The security concern, revealed by research from cyber security firm UpGuard, was made by a misconfigured security setting on a cloud server because to “human error.”
The error made consumer phone numbers, names, and some PIN codes openly available online. PIN ciphers are used to confirm the status of people who call for customer service.
No loss or theft of consumer information occurred, Verizon told CNN Tech.
UpGuard, the same company that found leaked voter data in June initially said the failure could impact up to 14 million accounts.
Chris Vickery, a Cyber Security researcher at UpGuard, found the Verizon data was exposed by NICE Systems, an Israel-based company Verizon was operating to facilitate customer service calls. The data was gathered over the last six months.
Vickery alerted Verizon to the flaw on June 13. The safety hole was closed on June 22.

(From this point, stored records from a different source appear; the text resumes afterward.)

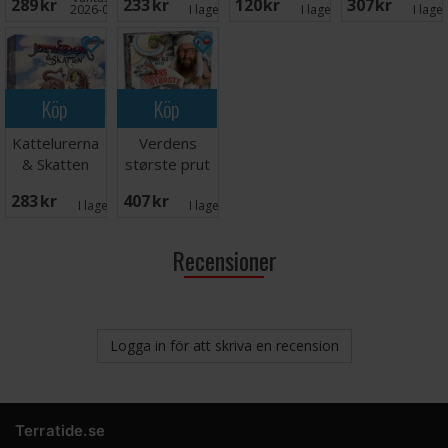
289 SEK
233 SEK
120 SEK
307 SEK
2026-09-30
I lager:
1
I lager:
2
I lage
Köp
Köp
Kattelurerna
Verdens
& Skatten
største prut
Brädspel
Onkel Reje -
283 SEK
407 SEK
DANSK
I lager:
2
I lager:
6
Recensioner
Logga in för att skriva en recension
Terratide.se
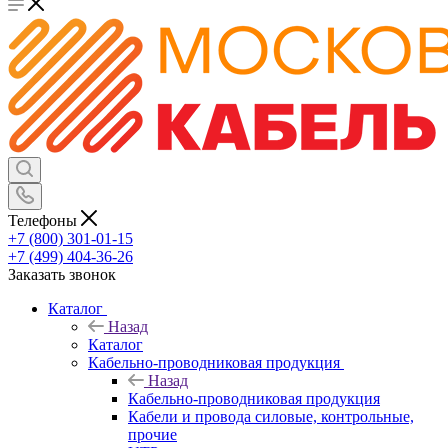
Телефоны
+7 (800) 301-01-15
+7 (499) 404-36-26
Заказать звонок
Каталог
Назад
Каталог
Кабельно-проводниковая продукция
Назад
Кабельно-проводниковая продукция
Кабели и провода силовые, контрольные,
прочие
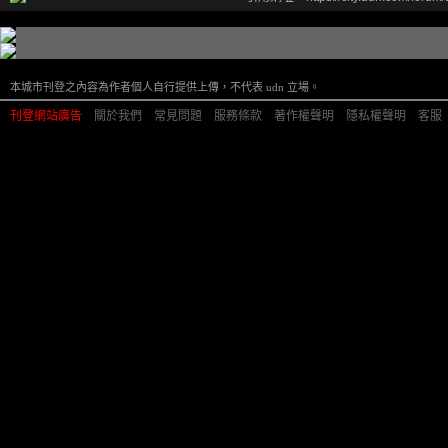
本城市刊登之內容為作者個人自行提供上傳，不代表 udn 立場。
刊登網站廣告
︱
關於我們
︱
常見問題
︱
服務條款
︱
著作權聲明
︱
隱私權聲明
︱
客服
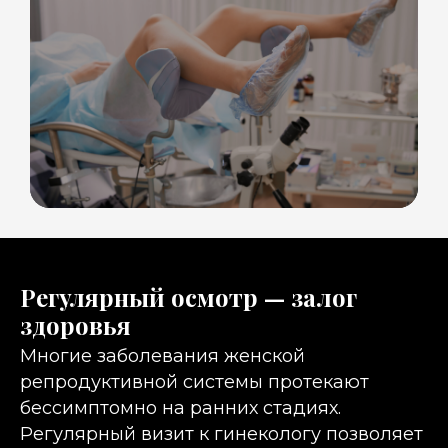
Регулярный осмотр — залог
здоровья
Многие заболевания женской
репродуктивной системы протекают
бессимптомно на ранних стадиях.
Регулярный визит к гинекологу позволяет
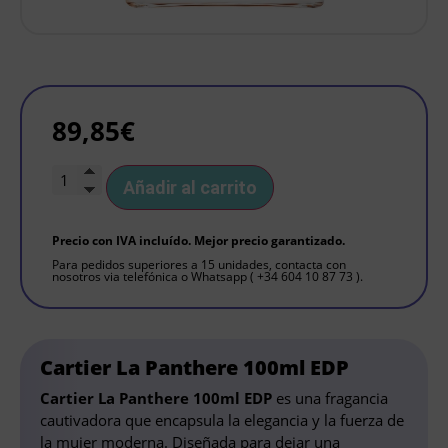
89,85
€
Añadir al carrito
Precio con IVA incluído. Mejor precio garantizado.
Para pedidos superiores a 15 unidades, contacta con
nosotros via telefónica o Whatsapp ( +34 604 10 87 73 ).
Cartier La Panthere 100ml EDP
Cartier La Panthere 100ml EDP
es una fragancia
cautivadora que encapsula la elegancia y la fuerza de
la mujer moderna. Diseñada para dejar una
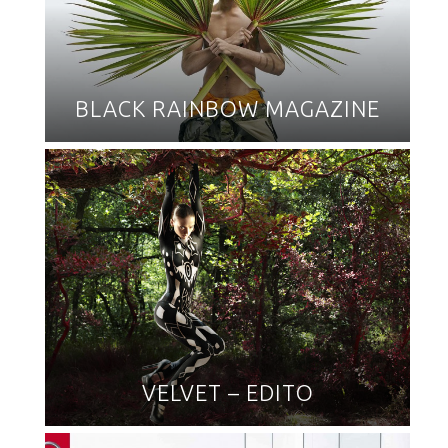
BLACK RAINBOW MAGAZINE
VELVET – EDITO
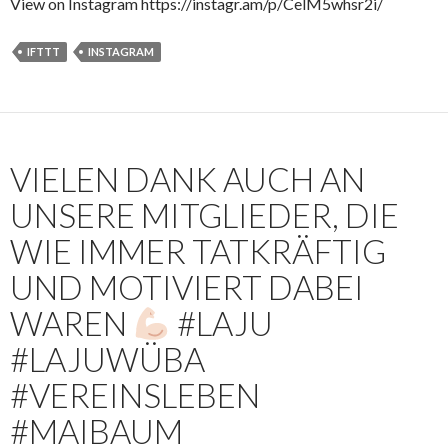
View on Instagram https://instagr.am/p/CelM5whsr2i/
IFTTT
INSTAGRAM
VIELEN DANK AUCH AN
UNSERE MITGLIEDER, DIE
WIE IMMER TATKRÄFTIG
UND MOTIVIERT DABEI
WAREN
#LAJU
#LAJUWÜBA
#VEREINSLEBEN
#MAIBAUM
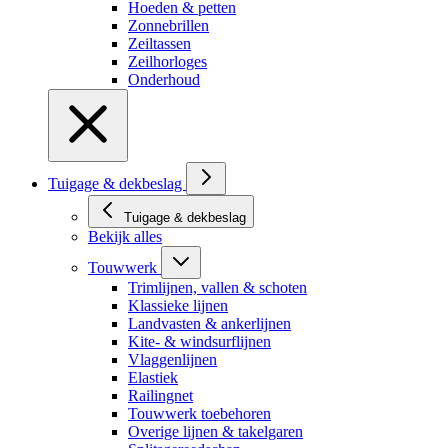
Hoeden & petten
Zonnebrillen
Zeiltassen
Zeilhorloges
Onderhoud
Tuigage & dekbeslag
Tuigage & dekbeslag
Bekijk alles
Touwwerk
Trimlijnen, vallen & schoten
Klassieke lijnen
Landvasten & ankerlijnen
Kite- & windsurflijnen
Vlaggenlijnen
Elastiek
Railingnet
Touwwerk toebehoren
Overige lijnen & takelgaren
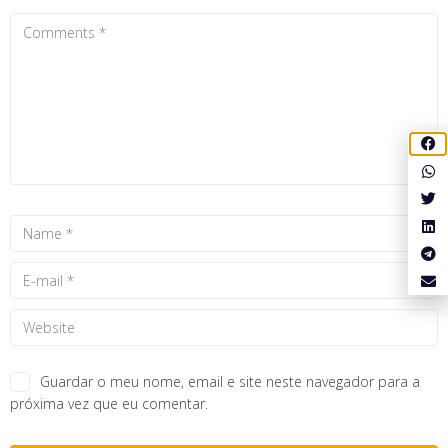
Guardar o meu nome, email e site neste navegador para a
próxima vez que eu comentar.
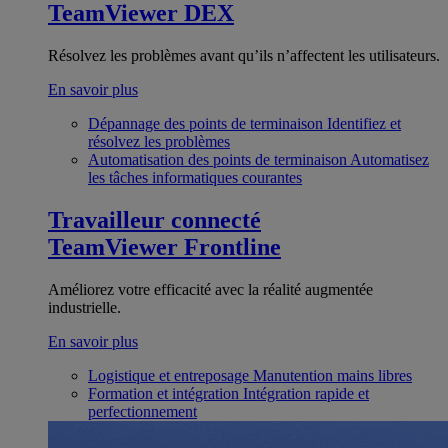
TeamViewer DEX
Résolvez les problèmes avant qu’ils n’affectent les utilisateurs.
En savoir plus
Dépannage des points de terminaison
Identifiez et
résolvez les problèmes
Automatisation des points de terminaison
Automatisez
les tâches informatiques courantes
Travailleur connecté
TeamViewer Frontline
Améliorez votre efficacité avec la réalité augmentée
industrielle.
En savoir plus
Logistique et entreposage
Manutention mains libres
Formation et intégration
Intégration rapide et
perfectionnement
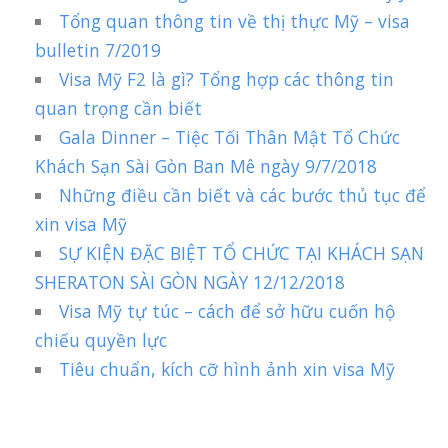
Tổng quan thông tin về thị thực Mỹ – visa
bulletin 7/2019
Visa Mỹ F2 là gì? Tổng hợp các thông tin
quan trọng cần biết
Gala Dinner – Tiệc Tối Thân Mật Tổ Chức
Khách Sạn Sài Gòn Ban Mê ngày 9/7/2018
Những điều cần biết và các bước thủ tục để
xin visa Mỹ
SỰ KIỆN ĐẶC BIỆT TỔ CHỨC TẠI KHÁCH SẠN
SHERATON SÀI GÒN NGÀY 12/12/2018
Visa Mỹ tự túc – cách để sở hữu cuốn hộ
chiếu quyền lực
Tiêu chuẩn, kích cỡ hình ảnh xin visa Mỹ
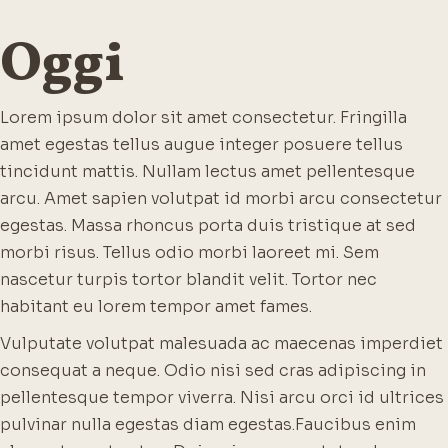
Oggi
Lorem ipsum dolor sit amet consectetur. Fringilla
amet egestas tellus augue integer posuere tellus
tincidunt mattis. Nullam lectus amet pellentesque
arcu. Amet sapien volutpat id morbi arcu consectetur
egestas. Massa rhoncus porta duis tristique at sed
morbi risus. Tellus odio morbi laoreet mi. Sem
nascetur turpis tortor blandit velit. Tortor nec
habitant eu lorem tempor amet fames.
Vulputate volutpat malesuada ac maecenas imperdiet
consequat a neque. Odio nisi sed cras adipiscing in
pellentesque tempor viverra. Nisi arcu orci id ultrices
pulvinar nulla egestas diam egestas.
Faucibus enim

The incident arose from NICE security areas that were not set up properly. The group made a security setting public, rather than private, on an Amazon S3 storage server a simple technology used by companies to keep data in the cloud. This suggests Verizon data stored in the cloud was momentarily visible to anyone who had the public link.
The security firm examined a sample of the data and obtained some PIN codes were protected but others were visible next to phone numbers.
UpGuard refused to reveal how the leaked data was discovered.
Dan O’Sullivan, a Cyber Security Analyst with UpGuard, said public PIN codes is a matter because it allows scammers to obtain someone’s phone service if they convince a customer help agent they’re the account holder.
“A scammer could get a two-factor authentication message and potentially modify it or alter the authentication to his liking,” O’Sullivan said. “Or they could cut off way to the real account holder.”
Verizon consumers should update their PIN codes also not use the same one twice, O’Sullivan advises.